= Description of the task =
Copy all the entries word for word, but omit the pictures.
(Dataset extract begins)
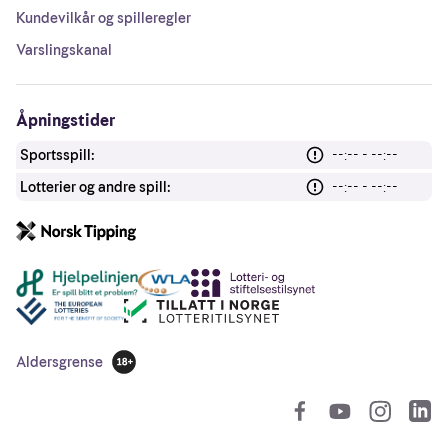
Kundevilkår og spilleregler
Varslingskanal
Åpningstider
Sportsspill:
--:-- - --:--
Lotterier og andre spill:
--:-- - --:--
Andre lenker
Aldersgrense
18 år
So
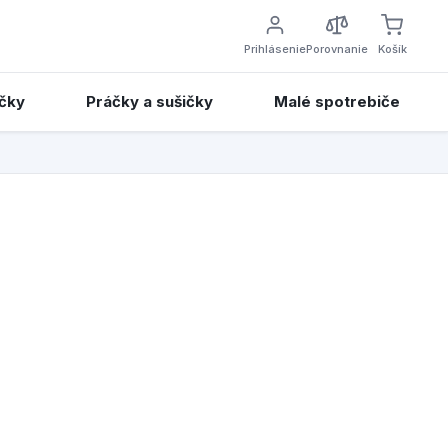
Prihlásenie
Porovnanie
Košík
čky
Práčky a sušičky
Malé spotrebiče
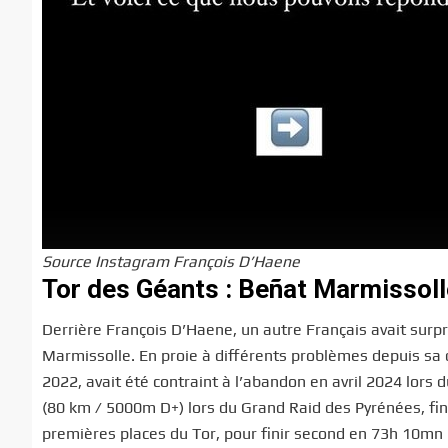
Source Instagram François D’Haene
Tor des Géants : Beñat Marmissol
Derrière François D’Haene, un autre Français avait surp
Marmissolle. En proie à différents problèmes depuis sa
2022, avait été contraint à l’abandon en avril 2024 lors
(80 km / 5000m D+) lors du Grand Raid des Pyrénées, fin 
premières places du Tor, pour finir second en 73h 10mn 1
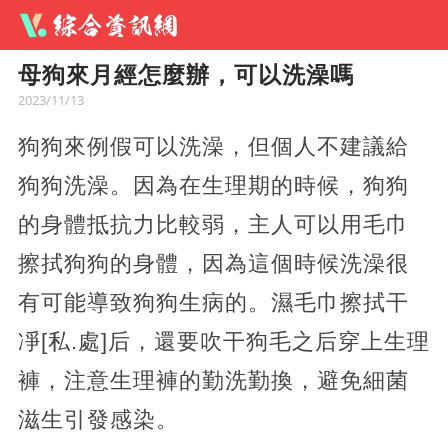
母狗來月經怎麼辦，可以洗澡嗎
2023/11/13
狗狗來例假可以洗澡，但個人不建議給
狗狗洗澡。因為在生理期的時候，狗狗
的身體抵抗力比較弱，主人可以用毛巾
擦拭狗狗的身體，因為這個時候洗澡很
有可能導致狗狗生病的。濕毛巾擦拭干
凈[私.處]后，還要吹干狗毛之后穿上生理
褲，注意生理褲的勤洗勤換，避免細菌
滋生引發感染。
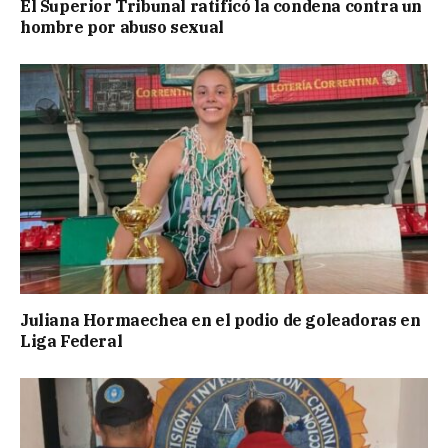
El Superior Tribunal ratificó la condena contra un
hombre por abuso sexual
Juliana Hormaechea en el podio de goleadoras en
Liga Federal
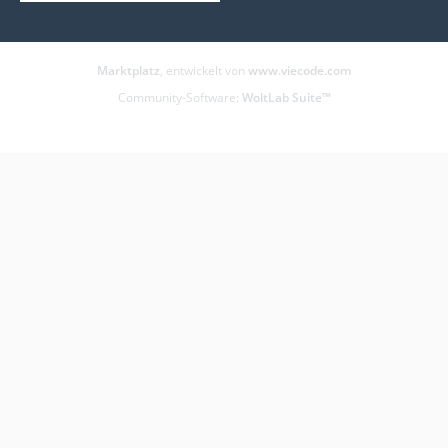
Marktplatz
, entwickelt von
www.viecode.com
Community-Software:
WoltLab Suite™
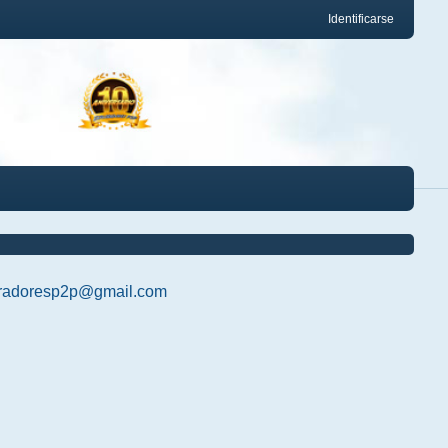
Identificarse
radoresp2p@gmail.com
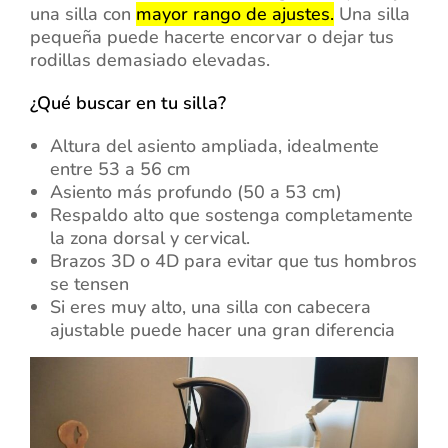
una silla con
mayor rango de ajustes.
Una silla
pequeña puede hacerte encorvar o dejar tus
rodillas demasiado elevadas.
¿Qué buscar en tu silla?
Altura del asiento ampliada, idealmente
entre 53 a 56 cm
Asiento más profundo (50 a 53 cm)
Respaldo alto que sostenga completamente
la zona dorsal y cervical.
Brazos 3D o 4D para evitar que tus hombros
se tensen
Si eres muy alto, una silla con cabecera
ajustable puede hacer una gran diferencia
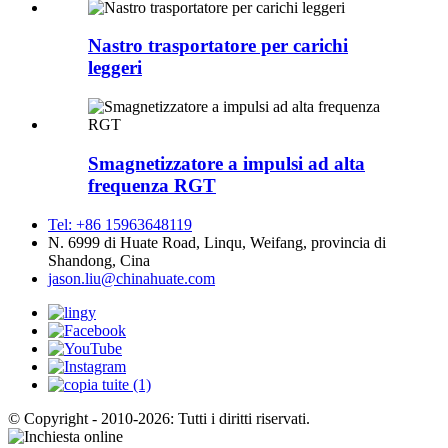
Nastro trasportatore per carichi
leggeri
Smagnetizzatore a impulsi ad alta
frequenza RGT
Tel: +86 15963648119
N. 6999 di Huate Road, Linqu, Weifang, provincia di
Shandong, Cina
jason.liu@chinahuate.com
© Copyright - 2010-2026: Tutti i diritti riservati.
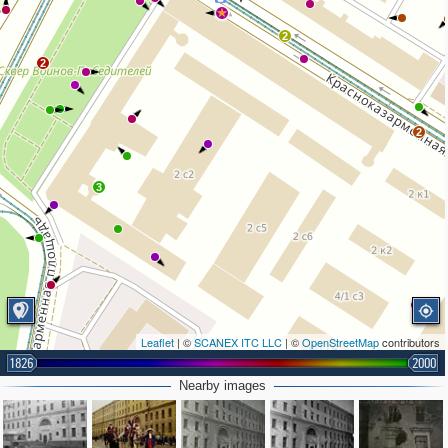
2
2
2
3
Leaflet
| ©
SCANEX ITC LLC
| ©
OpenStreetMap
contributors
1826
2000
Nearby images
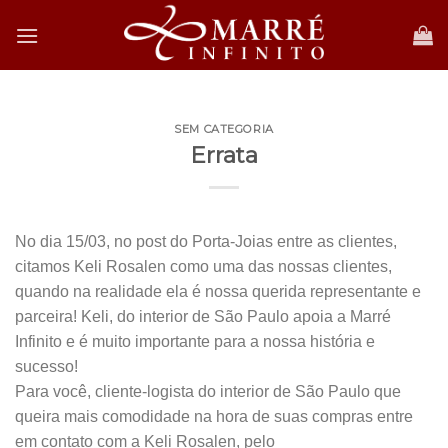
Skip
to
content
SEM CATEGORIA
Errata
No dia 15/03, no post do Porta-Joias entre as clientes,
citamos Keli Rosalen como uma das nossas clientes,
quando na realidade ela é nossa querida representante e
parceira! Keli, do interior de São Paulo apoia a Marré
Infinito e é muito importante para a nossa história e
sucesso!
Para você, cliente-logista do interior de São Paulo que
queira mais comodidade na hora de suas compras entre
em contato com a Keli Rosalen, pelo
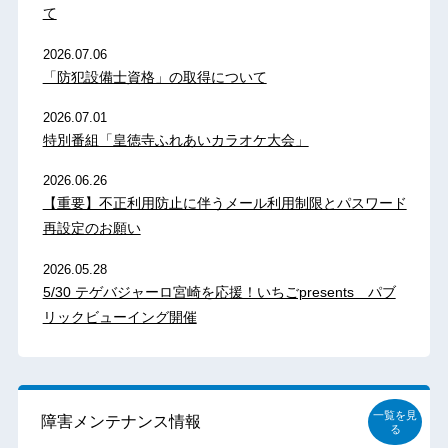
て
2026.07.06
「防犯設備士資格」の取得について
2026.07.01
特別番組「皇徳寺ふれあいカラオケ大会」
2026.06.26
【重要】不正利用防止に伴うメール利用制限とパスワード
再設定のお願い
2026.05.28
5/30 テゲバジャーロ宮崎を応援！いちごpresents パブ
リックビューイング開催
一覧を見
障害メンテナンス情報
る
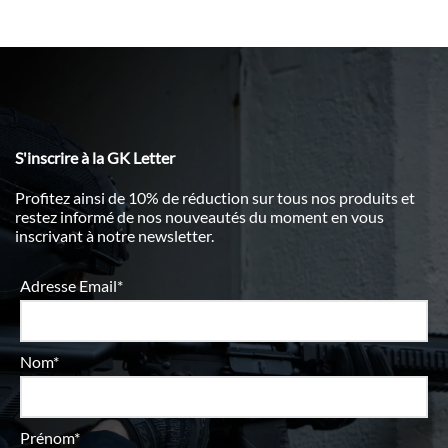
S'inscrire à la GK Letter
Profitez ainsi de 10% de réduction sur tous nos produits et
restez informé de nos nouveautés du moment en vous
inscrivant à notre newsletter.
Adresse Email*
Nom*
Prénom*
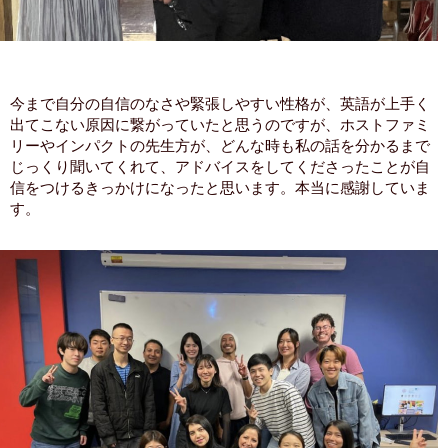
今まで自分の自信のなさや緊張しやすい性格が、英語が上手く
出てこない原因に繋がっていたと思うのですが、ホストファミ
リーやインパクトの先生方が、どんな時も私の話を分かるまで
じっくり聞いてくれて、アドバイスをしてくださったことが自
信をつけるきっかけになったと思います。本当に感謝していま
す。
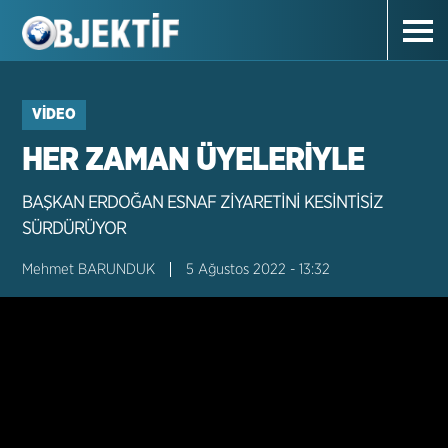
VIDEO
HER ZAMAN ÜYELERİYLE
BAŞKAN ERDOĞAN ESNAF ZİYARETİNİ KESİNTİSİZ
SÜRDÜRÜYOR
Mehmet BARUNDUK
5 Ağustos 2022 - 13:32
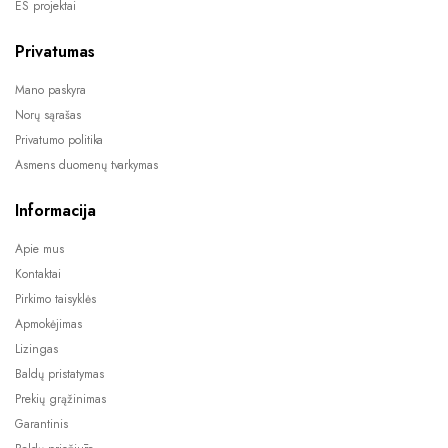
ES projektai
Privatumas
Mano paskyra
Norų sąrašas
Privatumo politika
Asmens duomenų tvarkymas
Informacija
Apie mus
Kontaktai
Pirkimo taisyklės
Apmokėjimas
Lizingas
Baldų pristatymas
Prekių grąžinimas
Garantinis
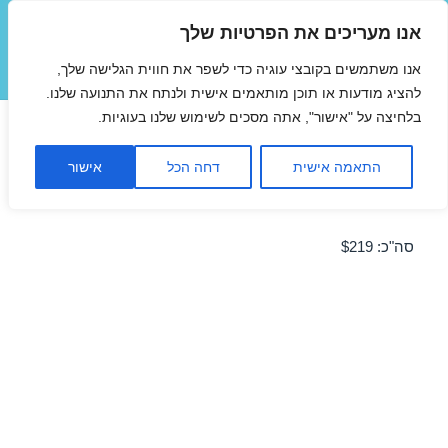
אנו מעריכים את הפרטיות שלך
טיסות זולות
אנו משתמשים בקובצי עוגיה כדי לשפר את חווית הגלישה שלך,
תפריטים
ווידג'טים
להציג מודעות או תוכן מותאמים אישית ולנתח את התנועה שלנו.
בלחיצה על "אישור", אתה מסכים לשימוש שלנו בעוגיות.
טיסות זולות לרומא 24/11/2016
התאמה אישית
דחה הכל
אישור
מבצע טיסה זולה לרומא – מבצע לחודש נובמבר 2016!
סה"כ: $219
(Dataset extract ends)
= Problem solution =
Kundevilkår og spilleregler
Varslingskanal
Åpningstider
Sportsspill:
--:-- - --:--
Lotterier og andre spill:
--:-- - --:--
Andre lenker
Aldersgrense
18 år
So
Prihlásenie
Porovnanie
Košík
čky
Práčky a sušičky
Malé spotrebiče
Source Instagram François D’Haene
Tor des Géants : Beñat Marmissol
Derrière François D’Haene, un autre Français avait surp
Marmissolle. En proie à différents problèmes depuis sa
2022, avait été contraint à l’abandon en avril 2024 lors
(80 km / 5000m D+) lors du Grand Raid des Pyrénées, fin 
premières places du Tor, pour finir second en 73h 10mn 1
母狗來月經怎麼辦，可以洗澡嗎
2023/11/13
狗狗來例假可以洗澡，但個人不建議給
狗狗洗澡。因為在生理期的時候，狗狗
的身體抵抗力比較弱，主人可以用毛巾
擦拭狗狗的身體，因為這個時候洗澡很
有可能導致狗狗生病的。濕毛巾擦拭干
凈[私.處]后，還要吹干狗毛之后穿上生理
褲，注意生理褲的勤洗勤換，避免細菌
滋生引發感染。
El Superior Tribunal ratificó la condena contra un
hombre por abuso sexual
Juliana Hormaechea en el podio de goleadoras en
Liga Federal
Marktplatz
, entwickelt von
www.viecode.com
Community-Software:
WoltLab Suite™
Identificarse
radoresp2p@gmail.com
una silla con
mayor rango de ajustes.
Una silla
pequeña puede hacerte encorvar o dejar tus
rodillas demasiado elevadas.
¿Qué buscar en tu silla?
Altura del asiento ampliada, idealmente
entre 53 a 56 cm
Asiento más profundo (50 a 53 cm)
Respaldo alto que sostenga completamente
la zona dorsal y cervical.
Brazos 3D o 4D para evitar que tus hombros
se tensen
Si eres muy alto, una silla con cabecera
ajustable puede hacer una gran diferencia
Nastro trasportatore per carichi
leggeri
Smagnetizzatore a impulsi ad alta
frequenza RGT
Tel: +86 15963648119
N. 6999 di Huate Road, Linqu, Weifang, provincia di
Shandong, Cina
jason.liu@chinahuate.com
© Copyright - 2010-2026: Tutti i diritti riservati.
2
2
2
3
Leaflet
| ©
SCANEX ITC LLC
| ©
OpenStreetMap
contributors
1826
2000
Nearby images
Skip
to
content
SEM CATEGORIA
Errata
No dia 15/03, no post do Porta-Joias entre as clientes,
citamos Keli Rosalen como uma das nossas clientes,
quando na realidade ela é nossa querida representante e
parceira! Keli, do interior de São Paulo apoia a Marré
Infinito e é muito importante para a nossa história e
sucesso!
Para você, cliente-logista do interior de São Paulo que
queira mais comodidade na hora de suas compras entre
em contato com a Keli Rosalen, pelo
て
2026.07.06
「防犯設備士資格」の取得について
2026.07.01
特別番組「皇徳寺ふれあいカラオケ大会」
2026.06.26
【重要】不正利用防止に伴うメール利用制限とパスワード
再設定のお願い
2026.05.28
5/30 テゲバジャーロ宮崎を応援！いちごpresents パブ
リックビューイング開催
一覧を見
障害メンテナンス情報
る
S'inscrire à la GK Letter
Profitez ainsi de 10% de réduction sur tous nos produits et
restez informé de nos nouveautés du moment en vous
inscrivant à notre newsletter.
Adresse Email*
Nom*
Prénom*
今まで自分の自信のなさや緊張しやすい性格が、英語が上手く
出てこない原因に繋がっていたと思うのですが、ホストファミ
リーやインパクトの先生方が、どんな時も私の話を分かるまで
じっくり聞いてくれて、アドバイスをしてくださったことが自
信をつけるきっかけになったと思います。本当に感謝していま
す。
VIDEO
HER ZAMAN ÜYELERİYLE
BAŞKAN ERDOĞAN ESNAF ZİYARETİNİ KESİNTİSİZ
SÜRDÜRÜYOR
Mehmet BARUNDUK
5 Ağustos 2022 - 13:32
ES projektai
Privatumas
Mano paskyra
Norų sąrašas
Privatumo politika
Asmens duomenų tvarkymas
Informacija
Apie mus
Kontaktai
Pirkimo taisyklės
Apmokėjimas
Lizingas
Baldų pristatymas
Prekių grąžinimas
Garantinis
אנו מעריכים את הפרטיות שלך
טיסות זולות
אנו משתמשים בקובצי עוגיה כדי לשפר את חווית הגלישה שלך,
תפריטים
ווידג'טים
להציג מודעות או תוכן מותאמים אישית ולנתח את התנועה שלנו.
בלחיצה על "אישור", אתה מסכים לשימוש שלנו בעוגיות.
טיסות זולות לרומא 24/11/2016
התאמה אישית
דחה הכל
אישור
מבצע טיסה זולה לרומא – מבצע לחודש נובמבר 2016!
סה"כ: $219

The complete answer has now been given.